The Rescue

When my sister and I were little, we used to love paging through the first aid manual.  The burn illustrations were our favorite, followed closely by the drawing of the guy whose leg was so broken, the bone was sticking out.  My mother kept taking the book away from us, but we kept finding it.  Our fascination was ghoulish, but we did learn some things: how to get a fishhook out of someone's finger; how to remove a foreign object from someone's eye.  And the various grips you can use to rescue someone who's drowning.

I remembered those grips when I saw this icon of Christ going down to the underworld to find Adam and Eve:

 

Christ wades down into the darkness where Adam has been waiting, slowly suffocating under the weight of generation after generation of the sin he engendered.  An ancient homily for Holy Saturday has Christ telling Adam:

‘I command you: Awake, sleeper, I have not made you to be held a prisoner in the underworld. Arise from the dead; I am the life of the dead. Arise, O man, work of my hands, arise, you who were fashioned in my image. Rise, let us go hence; for you in me and I in you, together we are one undivided person.
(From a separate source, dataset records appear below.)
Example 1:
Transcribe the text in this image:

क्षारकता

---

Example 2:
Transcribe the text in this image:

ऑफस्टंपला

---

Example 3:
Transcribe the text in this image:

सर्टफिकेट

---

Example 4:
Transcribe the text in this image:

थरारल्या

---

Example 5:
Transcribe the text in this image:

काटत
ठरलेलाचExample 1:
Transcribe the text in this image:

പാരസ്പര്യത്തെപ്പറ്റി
And then He takes Adam with a lifesaving grip. Not with a mere touch, like this:

 

but grasping the wrist, with the grip of a rescuer:

 

When we were young, we always assumed we'd have to know these things so we could save other people.  Now I think the harder part is letting ourselves be saved.

Did you fail Lent?  Did you do a terrible job, and were you halfhearted in your penance, and did you resist change?  Did you flounder away from the lifeguard and ignore all the warnings?  Are you still, even now, drifting away from the shore?  Are the voices of your friends and family getting faint, and is your body getting cold?  Are you wearing out?

He will save you. That's why He's here.  He wouldn't have bothered to come if you didn't need saving, if you weren't doing a terrible job.  Just hold out your arms to Him, and He will draw you out, and hold your head up, and take you to the shore, where the ground is firm, where there is air and light.

I don't mean to make it sound easy.  How do we hold out our arms?  It isn't easy, but it's simple:  Pray.  Make an act of faith, an act of hope, or an act of love.  Tell Him whatever you can say sincerely, even if it's just, "I want to live!"  If you haven't been to confession, go now.  It's not too late!  Easter Sunday was not a deadline, it was a beginning.  Take a look at your baptismal vows.  If you can renew them in good faith, then praise and thank God.  If any part of them sounds foreign to you, then beg Him to make you stronger.

Hold out your arms, and let Him take hold of you.  Let him draw you out.